Work request » Go through each line of the records below and count those with the word "root". Give only the count.

Records to use »
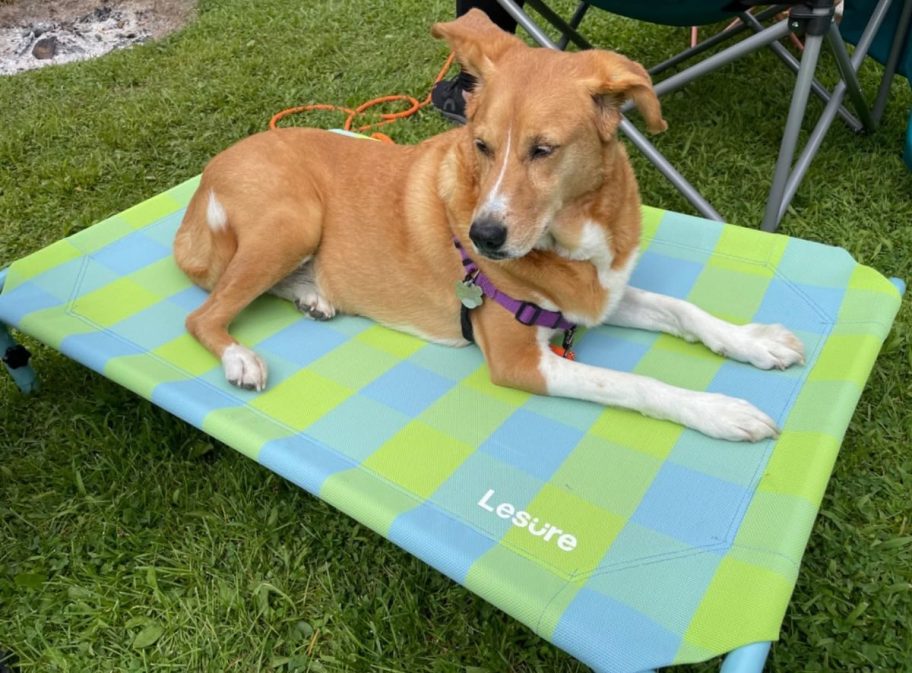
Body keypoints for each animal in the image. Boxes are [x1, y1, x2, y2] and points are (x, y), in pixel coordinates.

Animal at [173, 10, 804, 444]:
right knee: (205, 311)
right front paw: (719, 410)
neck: (574, 236)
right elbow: (632, 383)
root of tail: (209, 171)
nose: (483, 239)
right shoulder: (520, 362)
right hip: (294, 220)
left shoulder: (597, 296)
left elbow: (684, 311)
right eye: (480, 145)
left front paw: (755, 341)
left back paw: (314, 295)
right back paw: (240, 356)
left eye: (543, 150)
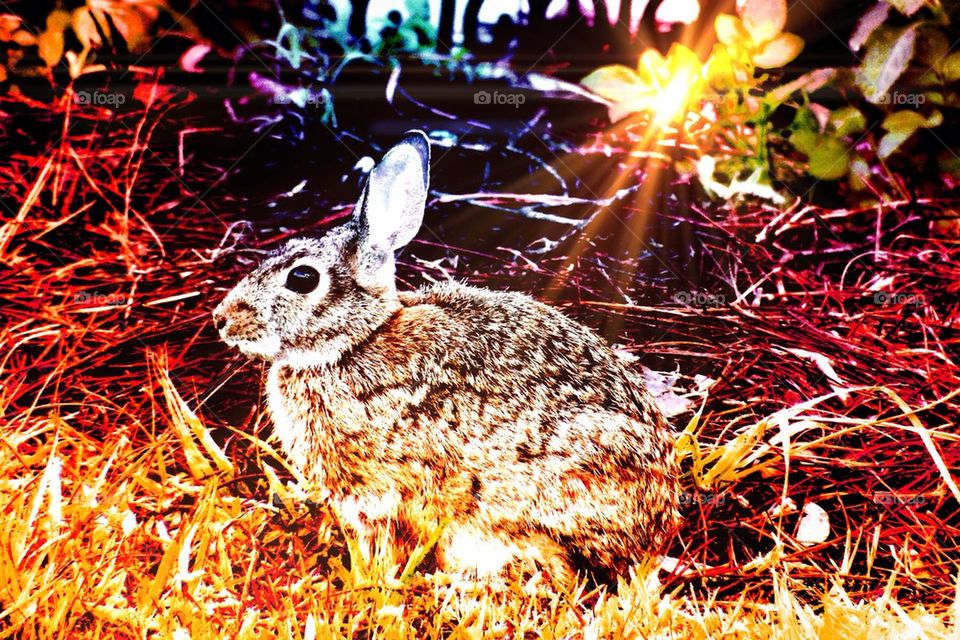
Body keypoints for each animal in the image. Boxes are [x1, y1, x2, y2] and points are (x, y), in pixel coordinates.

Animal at [212, 130, 680, 583]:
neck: (354, 341)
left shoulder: (381, 493)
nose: (222, 319)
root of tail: (653, 537)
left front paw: (372, 580)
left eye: (303, 278)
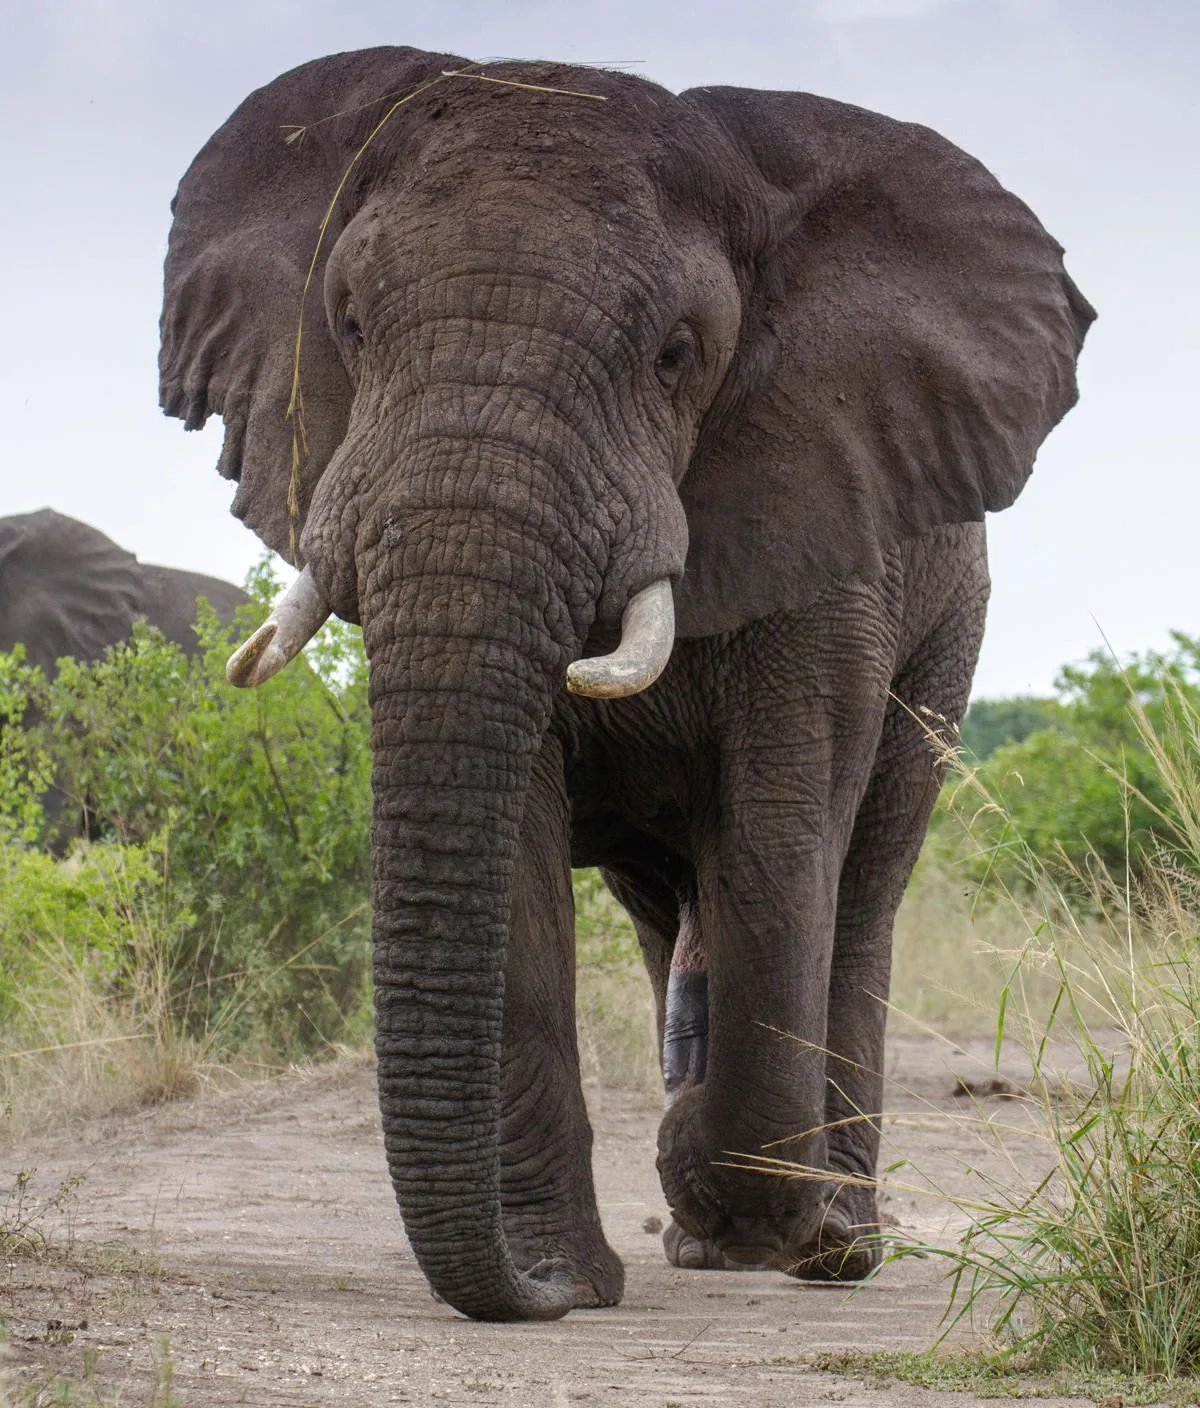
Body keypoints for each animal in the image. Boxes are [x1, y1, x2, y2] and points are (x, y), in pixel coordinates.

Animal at [160, 47, 1093, 1323]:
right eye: (346, 323)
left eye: (676, 354)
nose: (529, 1289)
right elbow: (515, 836)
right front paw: (567, 1270)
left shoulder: (825, 510)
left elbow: (778, 845)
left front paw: (702, 1185)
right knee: (668, 906)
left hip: (949, 634)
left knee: (860, 889)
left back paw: (830, 1243)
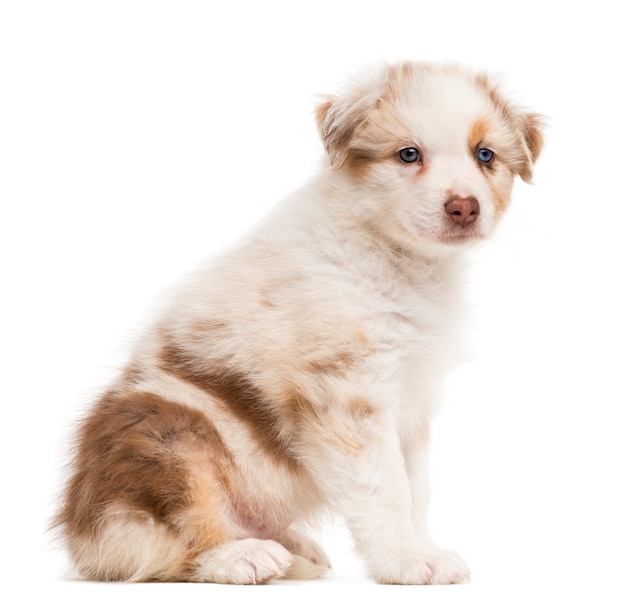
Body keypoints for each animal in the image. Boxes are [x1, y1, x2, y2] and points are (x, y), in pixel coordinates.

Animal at [54, 61, 540, 580]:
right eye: (408, 154)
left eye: (485, 155)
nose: (464, 206)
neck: (400, 260)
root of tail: (80, 536)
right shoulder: (348, 397)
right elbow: (386, 488)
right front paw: (407, 561)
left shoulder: (412, 399)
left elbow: (417, 488)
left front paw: (424, 549)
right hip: (171, 435)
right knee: (171, 541)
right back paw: (241, 556)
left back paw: (292, 549)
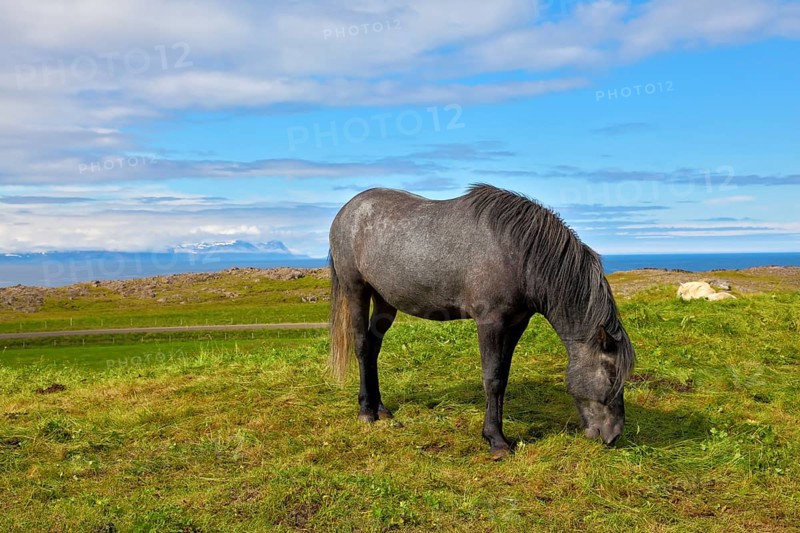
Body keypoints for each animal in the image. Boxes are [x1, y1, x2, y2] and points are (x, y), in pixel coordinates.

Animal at [328, 184, 635, 457]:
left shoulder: (516, 323)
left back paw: (380, 407)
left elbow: (503, 377)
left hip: (384, 301)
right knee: (362, 346)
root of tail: (347, 210)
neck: (520, 253)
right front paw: (496, 441)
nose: (613, 435)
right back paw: (366, 411)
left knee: (374, 348)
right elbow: (493, 379)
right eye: (611, 374)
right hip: (356, 291)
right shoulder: (490, 323)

Written answer » 4